Now powered by GitLab, Nikola, and Cloudlfare
I just finished moving my website from Wordpress to Nikola (static site generator), GitLab (git and hosting), and CloudFlare (CDN, HTTPS and more).
Why Nikola
Their attitude in the handbook is "DON'T READ THIS MANUAL. IF YOU NEED TO READ IT I FAILED, JUST USE THE THING." That's my kind of software methodology. Don't blame the user, make the system better.
It is also a great handbook that has had pretty much every question I've asked. Documentation is still essential, but it's nice if the commands are self explanatory.
It just worked to import my Wordpress site (minus comments which I "inlined" or deleted for various reasons). I did do some manual HTML to markdown conversion for pages I want to edit more.
Why GitLab
I first tried and had Nikola working with GitHub, but GitLab gives me:
- Automatic building - I don't have to have a separate branch for output, I just git push my changes (or change on the website) - and GitLab will run a job to create my website. I know this is possible on GitHub, but GitLab just makes it easy.
- The option to upload SSL Certs. If I need to drop CloudFlare for some reason, I can have GitLab maintain my website using HTTPS (Which I need to because I'm on the HSTS preload list).

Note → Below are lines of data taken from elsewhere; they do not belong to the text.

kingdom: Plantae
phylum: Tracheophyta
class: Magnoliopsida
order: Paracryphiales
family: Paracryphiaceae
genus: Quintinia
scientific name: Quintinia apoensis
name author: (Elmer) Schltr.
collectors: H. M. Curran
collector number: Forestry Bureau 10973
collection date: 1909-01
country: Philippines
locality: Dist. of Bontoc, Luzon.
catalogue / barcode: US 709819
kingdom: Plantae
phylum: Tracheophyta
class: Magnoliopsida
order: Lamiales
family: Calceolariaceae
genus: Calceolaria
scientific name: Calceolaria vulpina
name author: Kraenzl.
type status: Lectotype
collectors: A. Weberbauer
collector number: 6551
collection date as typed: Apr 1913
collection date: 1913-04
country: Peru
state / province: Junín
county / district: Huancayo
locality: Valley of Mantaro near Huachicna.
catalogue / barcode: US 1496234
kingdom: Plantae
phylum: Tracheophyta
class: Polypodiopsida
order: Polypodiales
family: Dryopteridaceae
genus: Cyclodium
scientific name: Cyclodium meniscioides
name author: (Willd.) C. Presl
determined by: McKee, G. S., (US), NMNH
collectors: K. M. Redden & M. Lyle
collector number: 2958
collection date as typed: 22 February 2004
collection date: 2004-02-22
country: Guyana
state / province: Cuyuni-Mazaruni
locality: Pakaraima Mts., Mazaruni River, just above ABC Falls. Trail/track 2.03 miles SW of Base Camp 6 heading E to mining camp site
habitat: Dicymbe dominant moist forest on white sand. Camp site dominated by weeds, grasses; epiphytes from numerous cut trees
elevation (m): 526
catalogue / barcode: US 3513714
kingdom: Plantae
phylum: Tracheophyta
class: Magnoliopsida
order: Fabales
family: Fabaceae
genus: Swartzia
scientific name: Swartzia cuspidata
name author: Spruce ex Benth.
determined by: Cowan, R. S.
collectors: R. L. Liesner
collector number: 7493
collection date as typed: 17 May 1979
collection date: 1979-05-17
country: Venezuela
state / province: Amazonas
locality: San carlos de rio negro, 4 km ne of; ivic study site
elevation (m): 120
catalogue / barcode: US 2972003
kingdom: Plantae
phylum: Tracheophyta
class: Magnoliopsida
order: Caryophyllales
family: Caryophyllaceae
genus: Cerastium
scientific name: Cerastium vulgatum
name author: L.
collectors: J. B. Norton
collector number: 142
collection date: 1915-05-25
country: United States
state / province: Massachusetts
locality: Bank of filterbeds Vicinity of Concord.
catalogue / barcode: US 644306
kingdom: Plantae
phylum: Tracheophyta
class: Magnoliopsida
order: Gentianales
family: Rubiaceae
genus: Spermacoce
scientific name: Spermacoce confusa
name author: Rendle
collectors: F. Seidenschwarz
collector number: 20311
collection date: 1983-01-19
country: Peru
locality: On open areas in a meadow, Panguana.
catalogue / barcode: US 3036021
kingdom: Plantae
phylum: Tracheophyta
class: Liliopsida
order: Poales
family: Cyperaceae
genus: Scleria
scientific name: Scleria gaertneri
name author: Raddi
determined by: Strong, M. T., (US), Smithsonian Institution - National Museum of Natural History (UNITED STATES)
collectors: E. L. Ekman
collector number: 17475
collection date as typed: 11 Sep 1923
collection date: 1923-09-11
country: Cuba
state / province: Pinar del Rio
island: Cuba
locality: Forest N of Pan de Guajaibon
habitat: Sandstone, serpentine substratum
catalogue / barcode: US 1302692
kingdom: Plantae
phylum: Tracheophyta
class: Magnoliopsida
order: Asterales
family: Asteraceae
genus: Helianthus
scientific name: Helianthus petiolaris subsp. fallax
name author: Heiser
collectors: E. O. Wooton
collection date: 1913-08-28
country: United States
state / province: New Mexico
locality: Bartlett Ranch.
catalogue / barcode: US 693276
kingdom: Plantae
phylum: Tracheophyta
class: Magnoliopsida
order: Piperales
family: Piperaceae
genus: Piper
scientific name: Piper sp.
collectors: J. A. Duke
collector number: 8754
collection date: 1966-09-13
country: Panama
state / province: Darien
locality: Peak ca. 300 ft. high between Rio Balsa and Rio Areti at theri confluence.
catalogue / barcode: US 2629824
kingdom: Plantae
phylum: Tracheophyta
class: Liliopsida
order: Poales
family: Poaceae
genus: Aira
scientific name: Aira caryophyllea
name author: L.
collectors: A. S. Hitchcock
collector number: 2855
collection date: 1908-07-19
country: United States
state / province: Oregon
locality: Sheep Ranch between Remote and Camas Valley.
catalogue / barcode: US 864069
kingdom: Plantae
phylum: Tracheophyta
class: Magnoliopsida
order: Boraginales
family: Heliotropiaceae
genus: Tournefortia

- Easier drive by contributions. GitLab lets you sign in with Google, Twitter, GitHub, or BitBucket. I'm thinking for suggesting changes to say a paper (or even this blog post!), that will make for a lower barrier to entry. (Of course, I'd prefer any OpenID but it's better than requiring a new account)
I absolutely love that they have their company handbook maintained in Git and public to the world (with merge request welcome!).
Why CloudFlare
CloudFlare's free plan rocks. And if I ever need to be able to handle more traffic faster, I can upgrade/downgrade as necessary.